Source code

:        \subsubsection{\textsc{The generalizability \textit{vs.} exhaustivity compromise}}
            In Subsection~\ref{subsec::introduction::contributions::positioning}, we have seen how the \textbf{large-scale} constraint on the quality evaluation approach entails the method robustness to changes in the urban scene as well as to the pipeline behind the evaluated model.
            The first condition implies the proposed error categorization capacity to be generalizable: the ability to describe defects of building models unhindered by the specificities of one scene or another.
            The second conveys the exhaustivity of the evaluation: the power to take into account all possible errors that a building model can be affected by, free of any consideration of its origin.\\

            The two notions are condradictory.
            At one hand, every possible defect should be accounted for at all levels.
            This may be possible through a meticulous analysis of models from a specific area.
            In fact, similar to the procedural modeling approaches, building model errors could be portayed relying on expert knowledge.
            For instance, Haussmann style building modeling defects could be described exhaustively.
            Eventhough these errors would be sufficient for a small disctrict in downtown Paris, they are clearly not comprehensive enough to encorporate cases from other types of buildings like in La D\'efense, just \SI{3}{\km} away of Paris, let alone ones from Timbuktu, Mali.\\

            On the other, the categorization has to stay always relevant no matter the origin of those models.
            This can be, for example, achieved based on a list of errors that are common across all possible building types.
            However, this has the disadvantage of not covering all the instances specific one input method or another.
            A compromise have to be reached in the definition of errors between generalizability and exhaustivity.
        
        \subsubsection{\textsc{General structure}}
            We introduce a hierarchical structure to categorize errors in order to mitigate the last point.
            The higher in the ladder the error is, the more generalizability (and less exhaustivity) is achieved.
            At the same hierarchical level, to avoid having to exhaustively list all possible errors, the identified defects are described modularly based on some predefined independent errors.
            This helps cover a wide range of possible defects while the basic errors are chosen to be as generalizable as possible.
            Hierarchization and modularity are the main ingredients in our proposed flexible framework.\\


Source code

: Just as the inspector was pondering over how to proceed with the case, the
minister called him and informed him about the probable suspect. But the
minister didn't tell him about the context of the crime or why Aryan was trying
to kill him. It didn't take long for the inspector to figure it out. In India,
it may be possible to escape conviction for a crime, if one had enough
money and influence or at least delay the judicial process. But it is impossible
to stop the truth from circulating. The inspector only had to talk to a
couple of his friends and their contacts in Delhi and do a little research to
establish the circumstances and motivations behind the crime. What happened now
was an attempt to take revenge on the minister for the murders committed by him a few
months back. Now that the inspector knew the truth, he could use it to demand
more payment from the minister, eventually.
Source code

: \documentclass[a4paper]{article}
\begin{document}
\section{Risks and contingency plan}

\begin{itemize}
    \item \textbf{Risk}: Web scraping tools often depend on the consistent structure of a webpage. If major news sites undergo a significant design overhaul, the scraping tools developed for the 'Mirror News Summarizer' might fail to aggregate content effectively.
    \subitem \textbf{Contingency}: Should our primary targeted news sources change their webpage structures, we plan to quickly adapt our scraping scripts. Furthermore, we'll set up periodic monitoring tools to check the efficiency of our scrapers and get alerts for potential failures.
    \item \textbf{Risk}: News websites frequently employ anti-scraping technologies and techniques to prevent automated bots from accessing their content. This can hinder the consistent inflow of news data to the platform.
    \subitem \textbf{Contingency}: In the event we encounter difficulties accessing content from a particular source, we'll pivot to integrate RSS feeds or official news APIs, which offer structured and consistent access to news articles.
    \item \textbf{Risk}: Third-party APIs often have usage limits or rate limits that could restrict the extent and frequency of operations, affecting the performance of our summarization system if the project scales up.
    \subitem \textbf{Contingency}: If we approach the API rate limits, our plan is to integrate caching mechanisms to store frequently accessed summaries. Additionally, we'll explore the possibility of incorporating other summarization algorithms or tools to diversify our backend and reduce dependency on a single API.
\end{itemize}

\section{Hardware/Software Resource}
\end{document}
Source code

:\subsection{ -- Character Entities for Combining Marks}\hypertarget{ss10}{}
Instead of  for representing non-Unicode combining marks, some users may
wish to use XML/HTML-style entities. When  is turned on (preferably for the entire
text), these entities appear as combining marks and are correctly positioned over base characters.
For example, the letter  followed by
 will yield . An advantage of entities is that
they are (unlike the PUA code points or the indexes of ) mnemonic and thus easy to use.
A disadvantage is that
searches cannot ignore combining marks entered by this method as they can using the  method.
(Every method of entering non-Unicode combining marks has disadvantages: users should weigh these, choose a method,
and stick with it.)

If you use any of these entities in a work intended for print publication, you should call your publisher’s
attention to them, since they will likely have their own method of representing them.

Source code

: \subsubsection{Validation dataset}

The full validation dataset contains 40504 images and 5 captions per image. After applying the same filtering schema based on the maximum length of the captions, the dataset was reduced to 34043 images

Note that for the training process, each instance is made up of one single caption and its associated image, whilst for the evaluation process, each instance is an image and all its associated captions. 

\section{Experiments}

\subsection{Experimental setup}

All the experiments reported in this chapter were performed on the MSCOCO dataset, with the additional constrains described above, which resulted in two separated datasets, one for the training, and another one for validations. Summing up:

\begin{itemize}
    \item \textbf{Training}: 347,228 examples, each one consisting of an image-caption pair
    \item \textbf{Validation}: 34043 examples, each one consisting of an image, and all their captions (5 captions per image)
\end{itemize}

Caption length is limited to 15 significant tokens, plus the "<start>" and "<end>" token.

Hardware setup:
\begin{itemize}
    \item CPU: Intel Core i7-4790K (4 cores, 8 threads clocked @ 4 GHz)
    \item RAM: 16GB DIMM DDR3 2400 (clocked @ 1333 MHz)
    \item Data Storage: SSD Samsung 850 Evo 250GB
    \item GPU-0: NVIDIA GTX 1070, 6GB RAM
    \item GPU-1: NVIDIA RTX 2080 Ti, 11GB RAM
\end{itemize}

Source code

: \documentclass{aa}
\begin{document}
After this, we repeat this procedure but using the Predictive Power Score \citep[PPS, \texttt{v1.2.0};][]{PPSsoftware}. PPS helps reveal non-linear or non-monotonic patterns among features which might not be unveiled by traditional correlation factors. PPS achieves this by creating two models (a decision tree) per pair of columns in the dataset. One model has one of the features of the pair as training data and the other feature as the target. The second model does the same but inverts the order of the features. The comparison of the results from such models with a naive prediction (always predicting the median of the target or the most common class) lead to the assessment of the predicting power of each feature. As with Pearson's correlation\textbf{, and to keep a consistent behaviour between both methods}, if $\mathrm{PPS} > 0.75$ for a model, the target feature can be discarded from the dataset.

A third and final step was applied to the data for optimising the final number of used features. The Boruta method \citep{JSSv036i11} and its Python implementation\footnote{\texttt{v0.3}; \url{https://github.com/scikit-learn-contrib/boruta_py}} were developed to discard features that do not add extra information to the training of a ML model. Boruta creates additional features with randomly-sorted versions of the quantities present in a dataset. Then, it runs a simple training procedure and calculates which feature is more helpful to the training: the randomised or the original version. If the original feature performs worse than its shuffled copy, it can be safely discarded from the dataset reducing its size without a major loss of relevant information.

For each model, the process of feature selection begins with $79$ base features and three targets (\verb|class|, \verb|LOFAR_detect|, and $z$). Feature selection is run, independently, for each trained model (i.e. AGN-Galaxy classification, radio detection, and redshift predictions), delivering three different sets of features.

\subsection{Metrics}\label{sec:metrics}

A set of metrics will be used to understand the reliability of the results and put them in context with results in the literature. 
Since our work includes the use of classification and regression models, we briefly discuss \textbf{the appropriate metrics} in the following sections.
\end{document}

_The task_.
A single number is requested: the count of lines in the data that hold "modeling".

_Completed exercise_.
2